Okay. And then just maybe just back to credit, I apologize again if I missed this, but on the performing loan build, that was all credit migration in the commercial book. Was there model updates? Was there anything else that's underneath the hood there?

Speaker 10

Thank you, Doug. It's Liam again. No, no model updates. I know some of our competitors did mention that. We are very disciplined in terms of how we set our macroeconomic conditions and for the forecast.

Speaker 10

We benchmark those to the industry and also to the Bank of Canada. So what's really driving it is migration and the forward view on the macroeconomic conditions.

Speaker 11

Okay. And then just on expenses, lastly, did I hear it right, essentially excluding restructuring charges and so adjusted the adjusted expense base, the anticipation is that it will be relatively flat in Q versus Q1. Did I get that messaging correct?

Speaker 3

Yes, you did, Doug.

Speaker 11

Okay.
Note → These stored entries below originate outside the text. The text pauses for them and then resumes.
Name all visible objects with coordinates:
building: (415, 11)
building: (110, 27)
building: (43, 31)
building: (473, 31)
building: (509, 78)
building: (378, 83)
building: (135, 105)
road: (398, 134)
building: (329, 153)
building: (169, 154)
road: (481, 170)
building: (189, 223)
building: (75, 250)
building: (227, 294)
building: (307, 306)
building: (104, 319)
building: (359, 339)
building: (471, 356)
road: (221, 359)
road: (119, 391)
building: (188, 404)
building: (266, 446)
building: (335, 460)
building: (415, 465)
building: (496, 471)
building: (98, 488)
Okay.

Speaker 3

Thank you.

Speaker 12

Thank you.

Operator

Next question will be from Stephen Boland at Raymond James. Please go ahead.

Speaker 12

Thanks. Just the first question actually, Eric, was just on you had talked before moving into different verticals in the inventory finance and you've added these dealers in those different verticals. I'm wondering if you've gotten the same type of protection or covenants that you have in the traditional silo that you've been in. In terms of guarantees, in terms of actual credit protection. Just wondering if there's any changes in that?

Speaker 2

Yes, Stephen, it's a great question there. And the approach is always the same in our operating model. So we always start with the OEM trying to secure and we have 95%, 96% of OEM repurchase in place whatever the industry we're chasing. And after that, it goes down to financing the asset at the wholesale price, getting PG and dealer guarantees for the overall line utilization and all link of course to that repurchase to the OEM. So yes, we maintain the same disciplined approach, whatever type of industry we're chasing.

Speaker 12

There hasn't been any pushback from the OEMs or at the dealer level in terms of some of these covenants? Or is it just that's the way it is if they want the access to your financing?

Speaker 2

Well, for us, this is the disciplined approach we gave ourselves and we remain true to it. And that's what we believe allows good companies to go through cycles. So we are quite consistent in our approach. So that's our way to do business.

Speaker 12

Okay. And my second question, I apologize if this is obvious. I'm not sure, Von, you mentioned this, but just in terms of you've given some guidance. I think last quarter, you talked about the loan book being stable throughout 2024, meaning year over year. First, was that correct?

Speaker 12

And has that changed now? Like, obviously, a big reduction in Q1, but is it still expected to be stable throughout at the end of 2024 over 2023?

Speaker 3

Even I don't recall having said that it would be stable 2024 versus 2023. I think I usually guide to a quarter at a time. What we expect for the next quarter is probably a slight reduction of the loan book due to the fact that we remain prudent and our customers remain impacted by the current economic environment. And we mentioned on the inventory side, they're being prudent with restocking inventory. And on the commercial real estate side, we see promoters are dealing some projects waiting or expecting reduction of rates.

Speaker 3

So that is expected to impact slightly the next quarter, not in a material way, but just a slight reduction.

Speaker 12

Okay. Thanks for clarifying that for me. Thanks.

Operator

Thank you. That's all the time we have for questions. I would now like to turn the meeting over to Erik.

Speaker 2

Thank you for joining the call today. As we head into Q2, our focus remains on our 3 strategic priorities: customer focus, simplification and strategic investments to improve our technology infrastructure. We continue to work to revamp our strategic plan and look forward to having more to say later this year, including further details about our upcoming investor events. Thank you.

Operator

Thank you. Ladies and gentlemen, this does indeed conclude your conference call for today. Once again, thank you for attending. And at this time, we do ask that you please disconnect your lines.